Quand le silence se fissure à Berlin: des diplomates allemands prennent position sur Gaza

Par Elyes Ghariani. Ancien Ambassadeur - C’est un geste rare, presque inédit dans la tradition politique allemande. Dans une tribune publiée récemment sous le titre «So kann es nicht weitergehen in Gaza» («On ne peut pas continuer ainsi à Gaza»), un groupe de diplomates et de hauts fonctionnaires allemands s’adresse à l’opinion publique avec des mots inhabituels de gravité. Ils expriment leur trouble face à la manière dont l’Allemagne gère sa position vis-à-vis du conflit à Gaza — et soulignent que cette inquiétude est largement partagée au sein des institutions : «Cette situation et la position allemande à son égard inquiètent non seulement nous, les auteurs, mais aussi de nombreux fonctionnaires du gouvernement fédéral.»
(Diese Situation und die deutsche Positionierung hierzu besorgen nicht nur uns, die Autoren, sondern [...] auch viele Beamte in der Bundesregierung.)
La tribune débute par un rappel du massacre perpétré par le Hamas le 7 octobre 2023, qui a causé près de 1 200 morts en Israël et l’enlèvement de centaines d’otages. Cet acte est fermement condamné. Mais très vite, les auteurs alertent sur le caractère disproportionné de la riposte israélienne, qu’ils estiment lourde de conséquences humaines et politiques.
Ils écrivent : «La réaction israélienne a causé la mort de dizaines de milliers de personnes, empoisonne des générations entières avec la haine, et porte gravement atteinte aux intérêts sécuritaires d’Israël.»
(Die israelische Reaktion brachte Zehntausenden Menschen den Tod, infiziert ganze Generationen mit Hass und fügt Israels Sicherheitsinteressen massiven Schaden zu.)
Ce constat, formulé par des diplomates de carrière, marque un tournant dans le discours officiel allemand. Il ne s’agit pas d’un rejet de la solidarité historique entre l’Allemagne et Israël, mais d’une volonté d’en redéfinir les contours. Les auteurs rappellent que cette solidarité est fondée sur une responsabilité morale issue du passé, mais que cette responsabilité ne saurait justifier une politique aveugle.

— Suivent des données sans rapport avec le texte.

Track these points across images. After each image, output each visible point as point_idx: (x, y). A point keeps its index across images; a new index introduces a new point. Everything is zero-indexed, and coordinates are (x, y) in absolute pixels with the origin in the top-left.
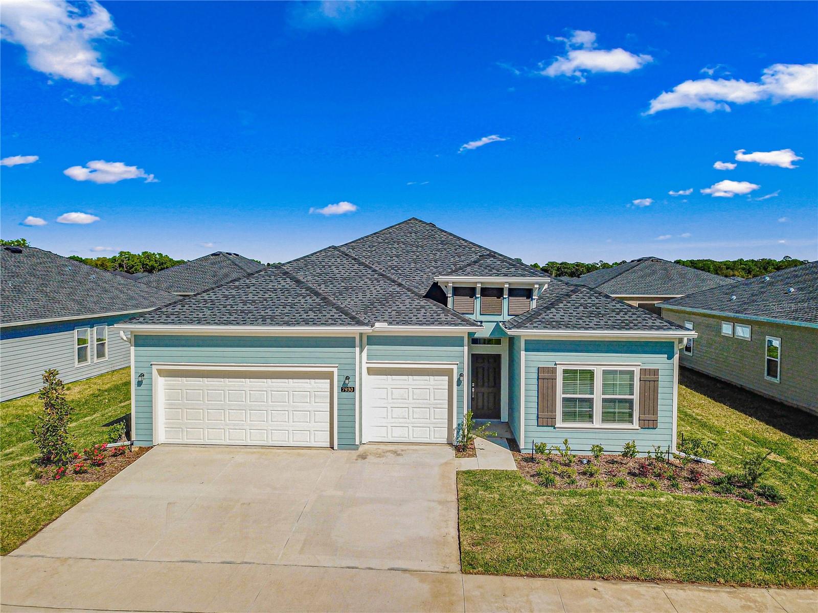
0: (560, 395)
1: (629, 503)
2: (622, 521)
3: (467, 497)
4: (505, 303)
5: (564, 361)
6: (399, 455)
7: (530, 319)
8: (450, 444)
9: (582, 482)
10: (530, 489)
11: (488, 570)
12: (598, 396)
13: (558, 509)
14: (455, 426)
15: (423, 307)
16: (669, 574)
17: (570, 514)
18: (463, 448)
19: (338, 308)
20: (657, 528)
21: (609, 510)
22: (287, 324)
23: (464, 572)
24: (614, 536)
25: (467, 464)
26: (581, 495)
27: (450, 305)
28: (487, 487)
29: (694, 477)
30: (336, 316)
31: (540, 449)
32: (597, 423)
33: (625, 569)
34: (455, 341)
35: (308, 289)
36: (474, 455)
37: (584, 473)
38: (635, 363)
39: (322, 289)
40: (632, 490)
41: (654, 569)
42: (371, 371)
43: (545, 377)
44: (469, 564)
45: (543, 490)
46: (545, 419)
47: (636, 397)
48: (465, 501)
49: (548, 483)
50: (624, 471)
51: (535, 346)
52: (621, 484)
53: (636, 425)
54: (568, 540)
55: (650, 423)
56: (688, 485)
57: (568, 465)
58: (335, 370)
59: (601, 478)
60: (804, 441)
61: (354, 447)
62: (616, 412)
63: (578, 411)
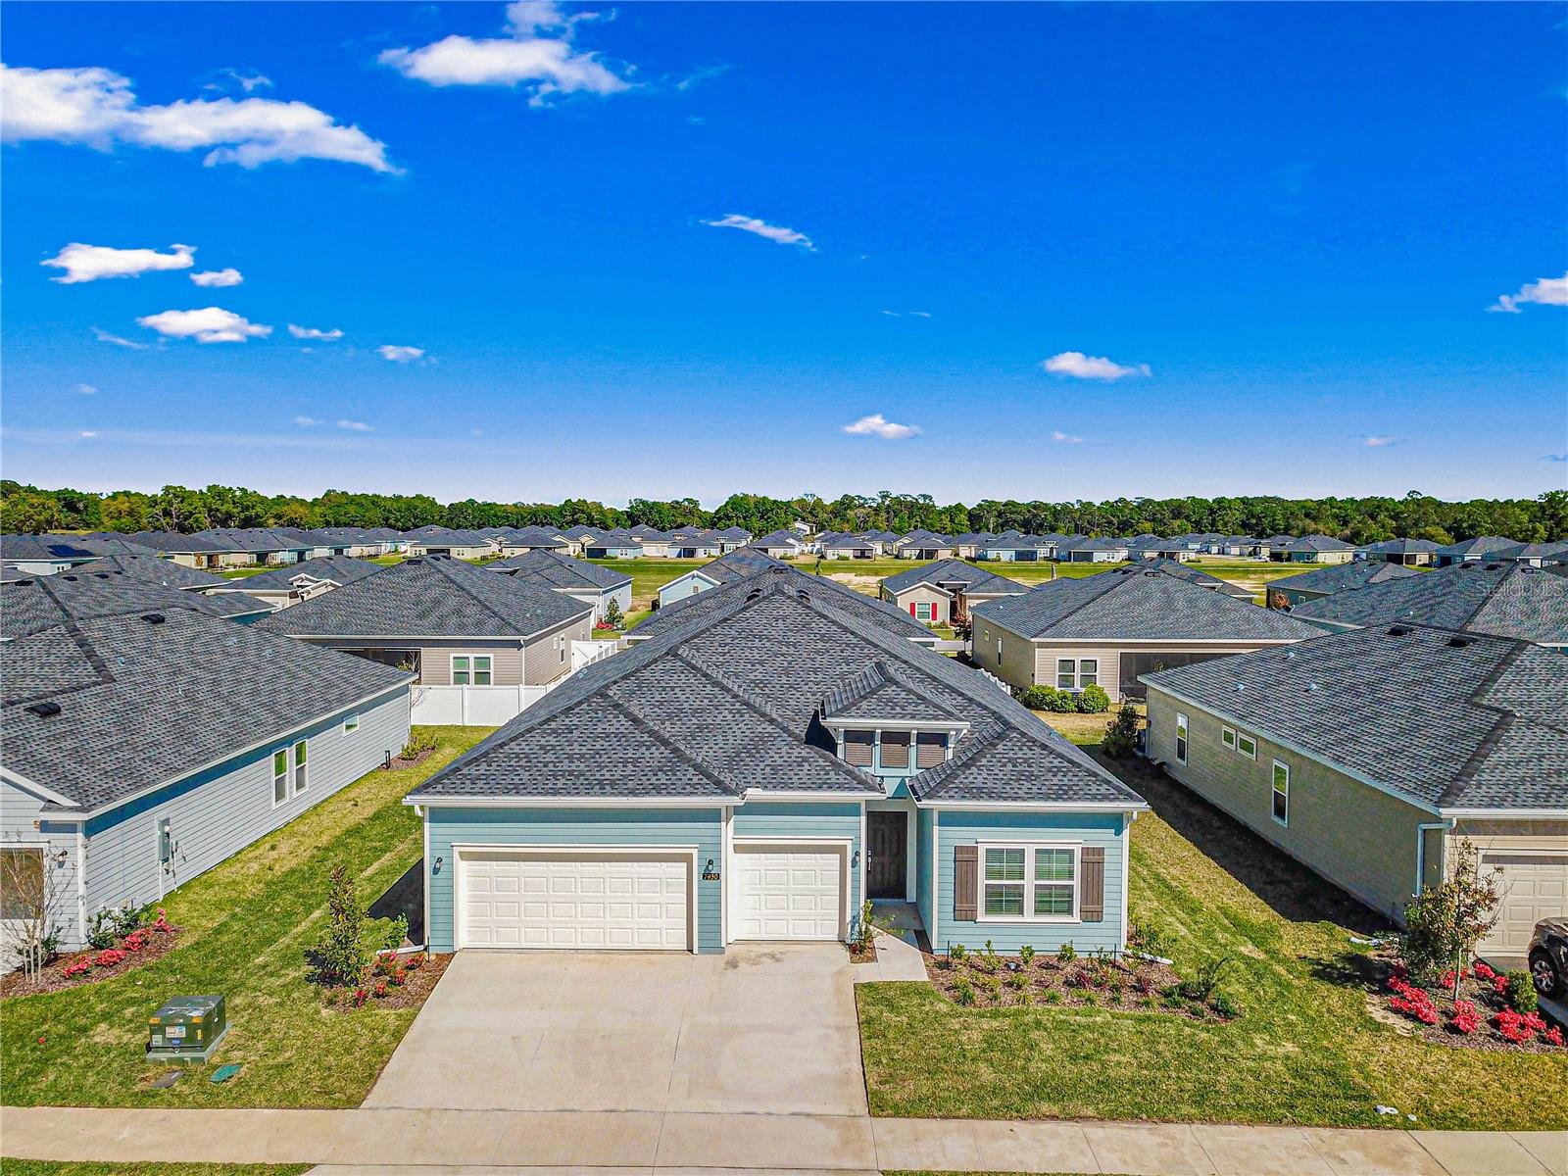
0: (982, 881)
1: (1059, 1025)
2: (1048, 1048)
3: (869, 1022)
4: (913, 752)
5: (986, 840)
6: (778, 960)
7: (944, 781)
8: (842, 941)
9: (1007, 996)
10: (943, 1007)
11: (899, 1112)
12: (1029, 883)
13: (976, 1036)
14: (849, 918)
15: (805, 760)
16: (1090, 1111)
17: (990, 1042)
18: (860, 949)
19: (696, 767)
20: (1087, 1057)
21: (1034, 1035)
22: (633, 793)
23: (872, 1114)
24: (1038, 1068)
25: (867, 972)
26: (1005, 1016)
27: (840, 754)
28: (892, 1007)
29: (1141, 987)
30: (695, 780)
31: (957, 953)
32: (1029, 916)
33: (1045, 1107)
34: (851, 809)
35: (652, 733)
36: (873, 959)
37: (1010, 985)
38: (1075, 840)
39: (667, 730)
40: (1068, 1007)
41: (1075, 1106)
42: (738, 849)
43: (964, 859)
44: (878, 1106)
45: (960, 1009)
46: (964, 913)
47: (1076, 883)
48: (866, 1024)
49: (965, 999)
50: (1059, 979)
51: (949, 819)
52: (1053, 999)
53: (1076, 918)
54: (987, 1074)
55: (1093, 915)
56: (1133, 997)
57: (991, 973)
58: (695, 852)
59: (1030, 991)
60: (1294, 924)
61: (720, 950)
62: (1053, 901)
63: (1005, 901)
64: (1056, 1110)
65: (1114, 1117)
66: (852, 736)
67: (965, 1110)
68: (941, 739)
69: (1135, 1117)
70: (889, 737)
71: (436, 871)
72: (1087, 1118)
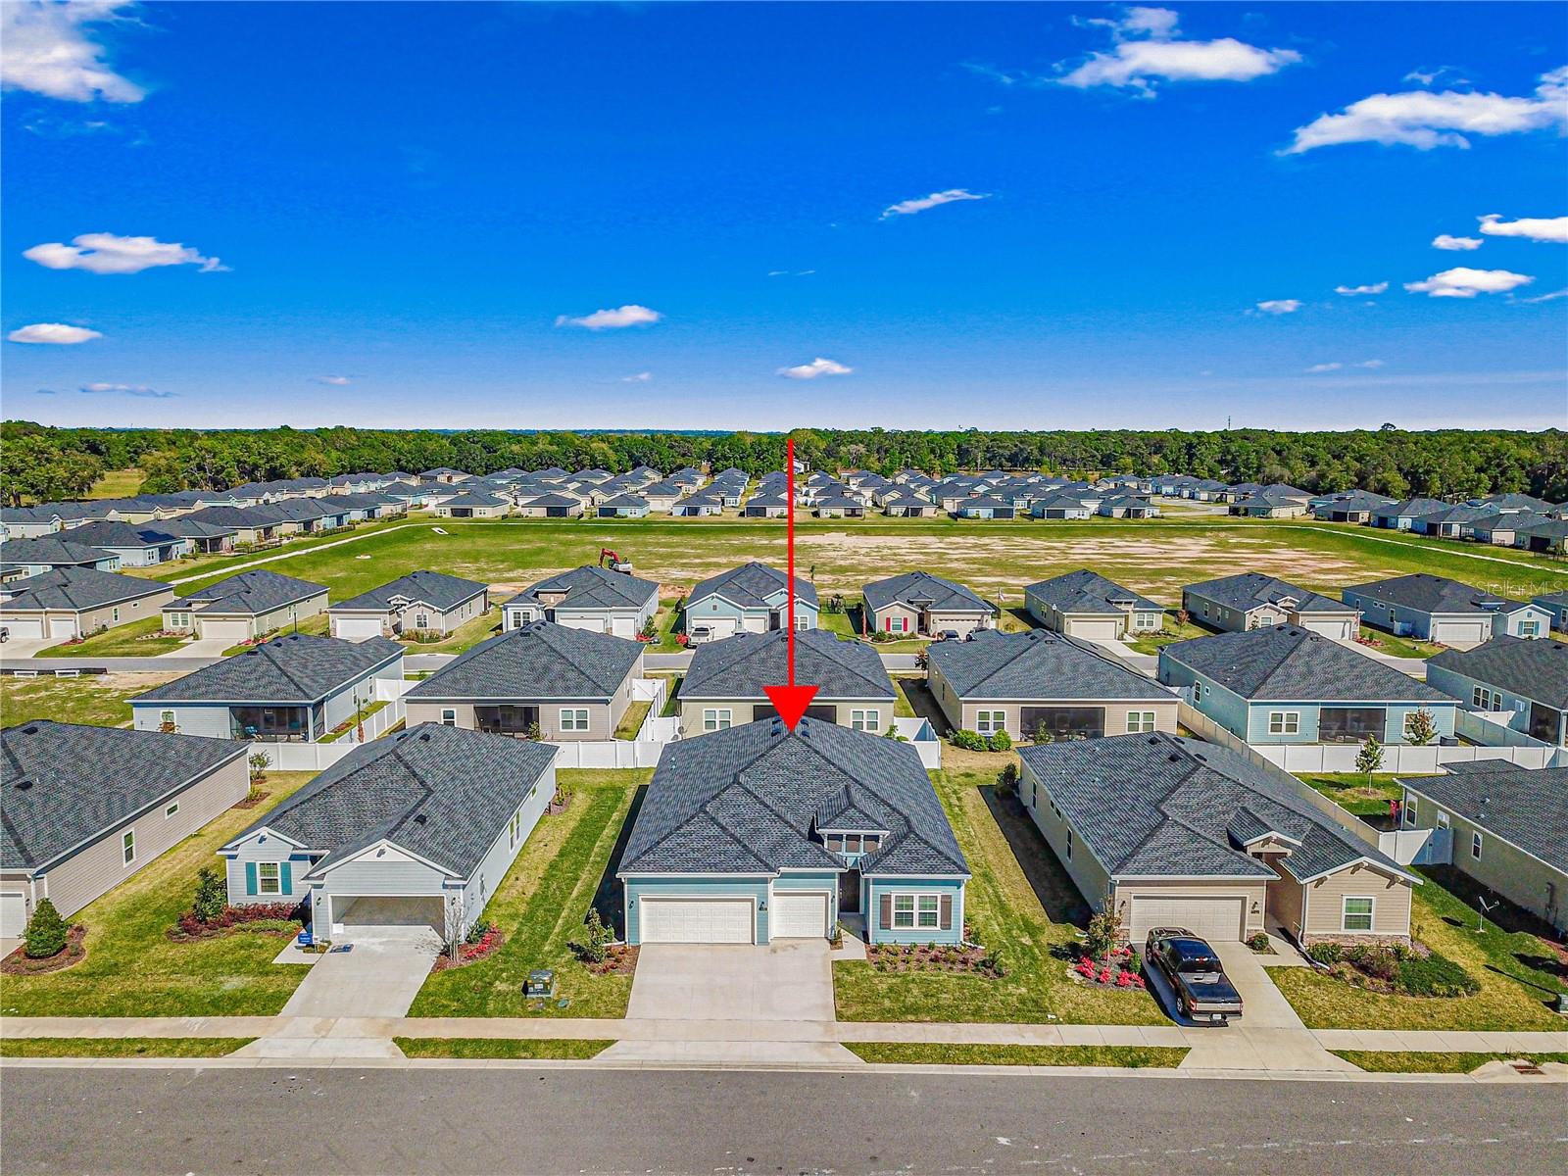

Ils disent: «Avec le fardeau de la Shoah, nous, Allemands, portons une responsabilité morale particulière envers Israël et envers l’humanité. Nous devons nous engager pour l’un comme pour l’autre.»
(Mit der Bürde des Holocausts tragen wir Deutsche eine besondere moralische Verantwortung für Israel und die Menschlichkeit. Für beide einzutreten [...] muss unser Anspruch sein.) Ils ajoutent une critique implicite de la ligne actuelle du gouvernement: «Un soutien inconditionnel est une amitié mal comprise, car elle ignore des pans entiers de la société israélienne.» (Ihre bedingungslose Unterstützung ist falsch verstandene Freundschaft, weil sie wichtige Teile der israelischen Gesellschaft ignoriert.)
Par ces mots, les auteurs rappellent que la société israélienne elle-même est traversée par des divisions profondes, et que de nombreuses voix critiques s’élèvent aussi en Israël contre la guerre à Gaza. En appelant à «soutenir les Palestiniens prêts à la paix » (den friedensbereiten Palästinensern).
La tribune invite à sortir d’une logique binaire et à replacer la recherche d’une solution politique au cœur de l’action diplomatique.
Ce texte est bien plus qu’une opinion isolée. Il reflète un malaise grandissant dans les sphères administratives et diplomatiques en Europe, face à une guerre longue et coûteuse sur les plans humain, éthique et géopolitique. En Allemagne, où la politique à l’égard d’Israël a longtemps été perçue comme intangible, cette tribune marque une rupture. Elle exprime le besoin de conjuguer fidélité historique et lucidité stratégique, solidarité morale et respect du droit humanitaire.
Pour les opinions publiques du monde arabe, habituées à voir les capitales européennes soutenir Israël sans réserve, ce geste n’est pas sans portée. Il ne s’agit pas d’un revirement politique, mais d’un signe. Un signe que les lignes bougent, que le débat existe, et que même au cœur de l’Europe, certains appellent à replacer l’humain, la paix, et la responsabilité au centre du discours.